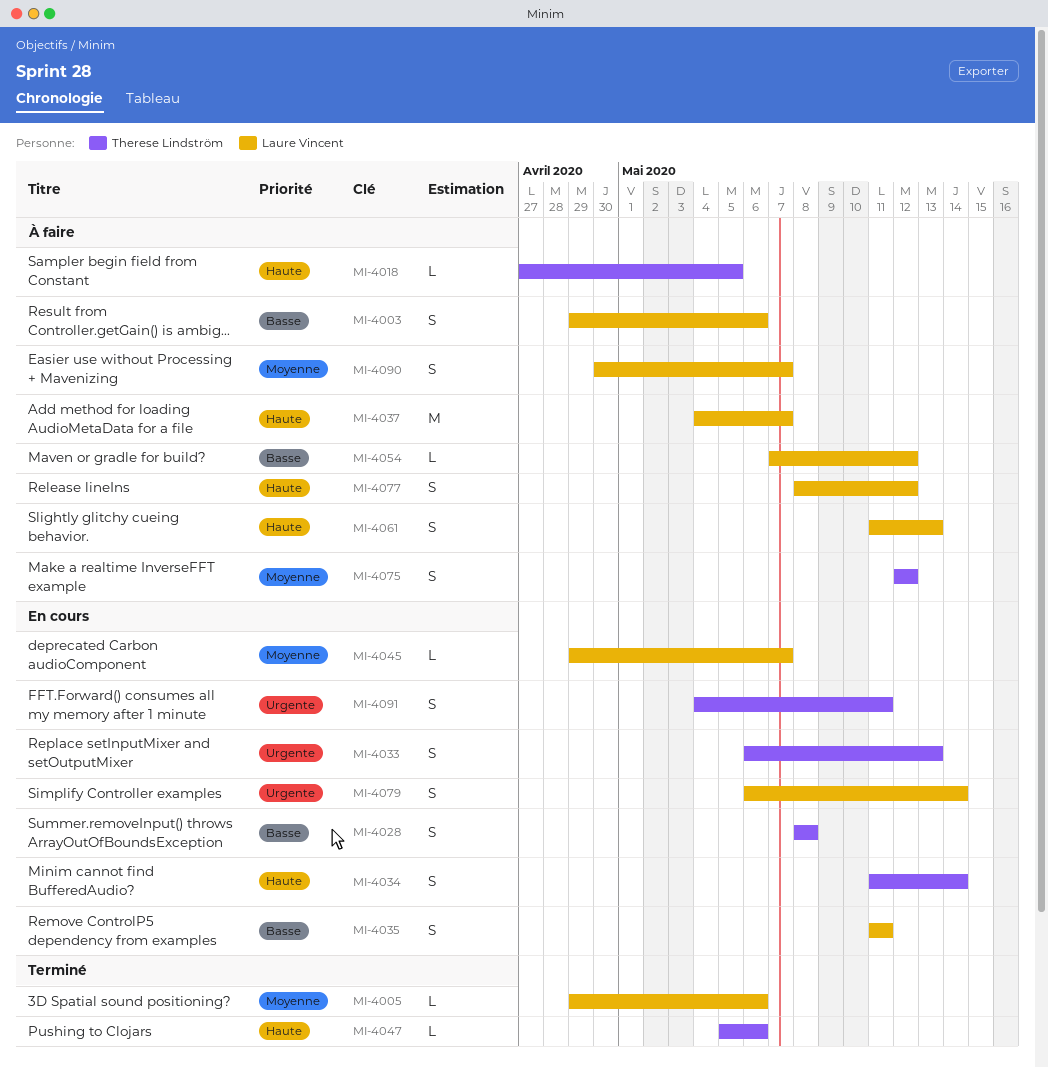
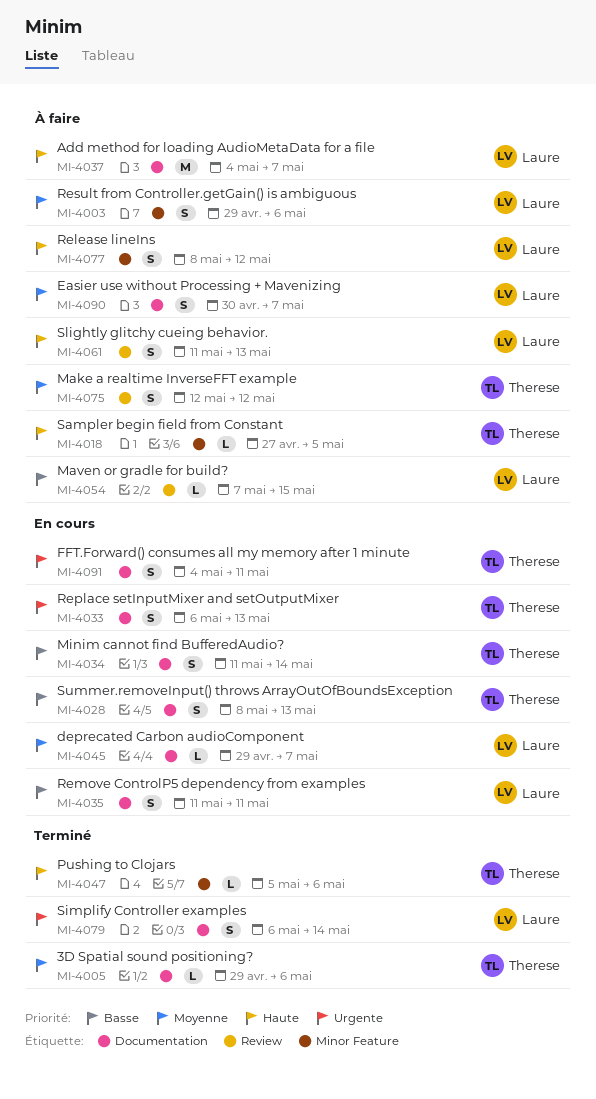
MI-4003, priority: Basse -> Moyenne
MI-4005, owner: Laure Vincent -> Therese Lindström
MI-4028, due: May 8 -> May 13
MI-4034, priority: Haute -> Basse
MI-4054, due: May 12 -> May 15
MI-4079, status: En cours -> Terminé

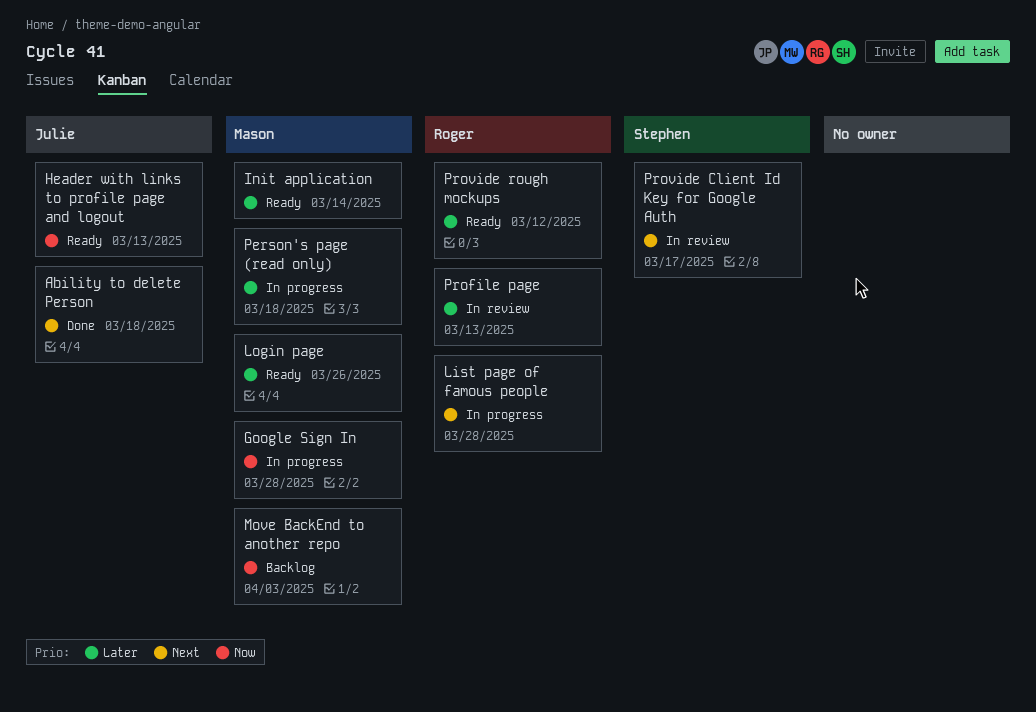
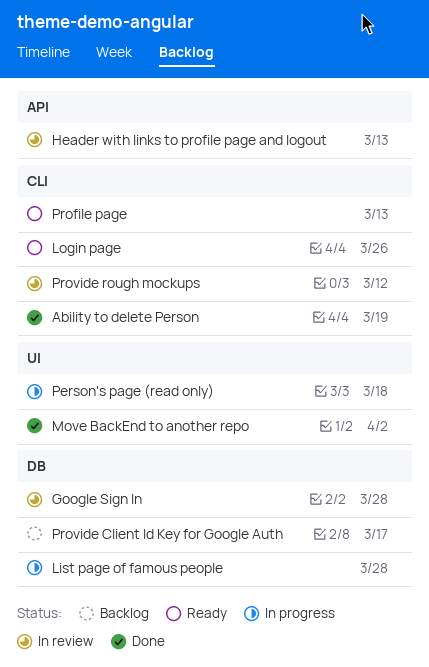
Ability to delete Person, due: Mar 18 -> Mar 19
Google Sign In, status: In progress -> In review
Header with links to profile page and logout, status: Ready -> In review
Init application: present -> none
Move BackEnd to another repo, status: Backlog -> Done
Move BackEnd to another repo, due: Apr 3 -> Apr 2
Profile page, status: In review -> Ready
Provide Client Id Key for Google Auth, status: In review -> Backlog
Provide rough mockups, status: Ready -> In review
* * *
Although the records include pictures, the copy should reproduce every line exactly and none of the pictures.

# WORKED SOLUTION
MI-4003, priority: Basse -> Moyenne
MI-4005, owner: Laure Vincent -> Therese Lindström
MI-4028, due: May 8 -> May 13
MI-4034, priority: Haute -> Basse
MI-4054, due: May 12 -> May 15
MI-4079, status: En cours -> Terminé

Ability to delete Person, due: Mar 18 -> Mar 19
Google Sign In, status: In progress -> In review
Header with links to profile page and logout, status: Ready -> In review
Init application: present -> none
Move BackEnd to another repo, status: Backlog -> Done
Move BackEnd to another repo, due: Apr 3 -> Apr 2
Profile page, status: In review -> Ready
Provide Client Id Key for Google Auth, status: In review -> Backlog
Provide rough mockups, status: Ready -> In review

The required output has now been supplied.